In computer science, the hash table is commonly used as a efficient look-up data structures.
In encryption, the hashing is in the techniques such as md5 hash, sha hash, etc.
In the database area. The hashing is to build the key of the table in databases.
In machine learning, the hashing is to create short hash codes for efficient processing and economical storage, such as locality sensitive hashing, min-hash, sim-hash, hashing trick, and so on.
What are the same and different points of these applications on hashing? Could you help provide some readings or references on these hashing? Especially the differences on them. I'm confused on these hashing techniques.
I think the essential point of hashing is the ability to take a group of content that is variable length, dynamic in nature, and asynchronous, and be able to apply an algorithm to each member of that content that results in a "stable", fixed-sized, and essentially unique identifier for each. That is the point of most of the examples you cited:
In all these cases you are making a small summary of the variable length content within each member of the group. Those small summaries make it much easier to deal with all the variable length content, and in the cases of hash tables can significantly speed up processing. Or especially in the case of cryptography can provide significant benefits, such as password protection (when using proper keyed and repetitive hashing) or content integrity verification.

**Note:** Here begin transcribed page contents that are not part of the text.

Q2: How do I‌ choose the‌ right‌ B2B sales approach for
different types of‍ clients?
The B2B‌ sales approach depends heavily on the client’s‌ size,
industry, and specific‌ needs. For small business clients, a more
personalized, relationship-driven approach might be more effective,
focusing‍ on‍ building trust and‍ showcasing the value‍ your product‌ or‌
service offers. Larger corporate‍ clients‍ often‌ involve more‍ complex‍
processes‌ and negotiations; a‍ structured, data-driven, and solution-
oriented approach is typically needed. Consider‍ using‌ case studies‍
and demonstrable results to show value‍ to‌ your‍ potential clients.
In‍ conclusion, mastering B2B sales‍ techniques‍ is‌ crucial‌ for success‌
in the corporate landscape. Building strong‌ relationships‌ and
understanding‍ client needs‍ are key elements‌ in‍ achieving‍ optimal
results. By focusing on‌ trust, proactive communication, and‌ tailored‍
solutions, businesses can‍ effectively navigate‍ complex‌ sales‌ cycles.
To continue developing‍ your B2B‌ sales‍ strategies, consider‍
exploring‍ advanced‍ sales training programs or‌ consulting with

You will note that hashes almost always result in the potential for collisions: e.g. two completely different members of the group with different content yet the hash algorithm generates the same summary/hash value. A critical part of the design of the hash function is to determine the acceptable level of duplications allowed, and in the design of the hash implementation to properly deal with a collision when it happens. For a hash table using only a small amount of RAM the collision rate may be high. Using 256 bit crypto-hashing functions, the probability of collision may be effectively zero.
Also, hashing is almost always "one way". Most hashing algorithms are deliberately "lossy" (which is why duplicates happen), and because of that one usually cannot reverse calculate the original variable length content from just the summary/hash value. There are brute force ways around that, but simple and fast reverse calculation is usually not possible.
Note that we use "hashing algorithms" in our real lives as well. We use first names of coworkers in large companies as a convenience in talking/ emailing/ chatting (a trivial hash) even though there will certainly be many coworkers with the same first name. And thus collisions happen ("Do you mean Mary in Accounting or Mary in Shipping?"). You may "hash" all the known products of facial tissue into the word "Kleenex" (at least in the U.S.), yet still prefer to buy and use a different brand.